Assignment —
Reproduce the text of each entry below line for line, with no changes. Leave the pictures out.
═══ Recorded data ═══
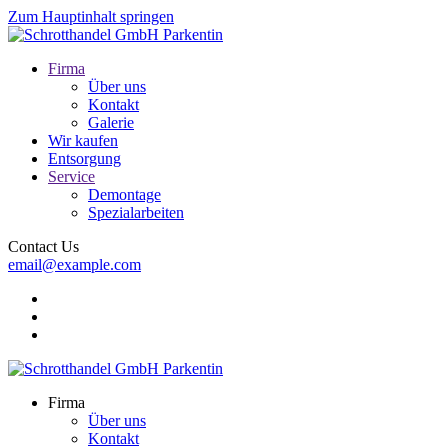
Zum Hauptinhalt springen
Firma
Über uns
Kontakt
Galerie
Wir kaufen
Entsorgung
Service
Demontage
Spezialarbeiten
Contact Us
email@example.com
Firma
Über uns
Kontakt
═══
Answer below —
Zum Hauptinhalt springen
Firma
Über uns
Kontakt
Galerie
Wir kaufen
Entsorgung
Service
Demontage
Spezialarbeiten
Contact Us
email@example.com
Firma
Über uns
Kontakt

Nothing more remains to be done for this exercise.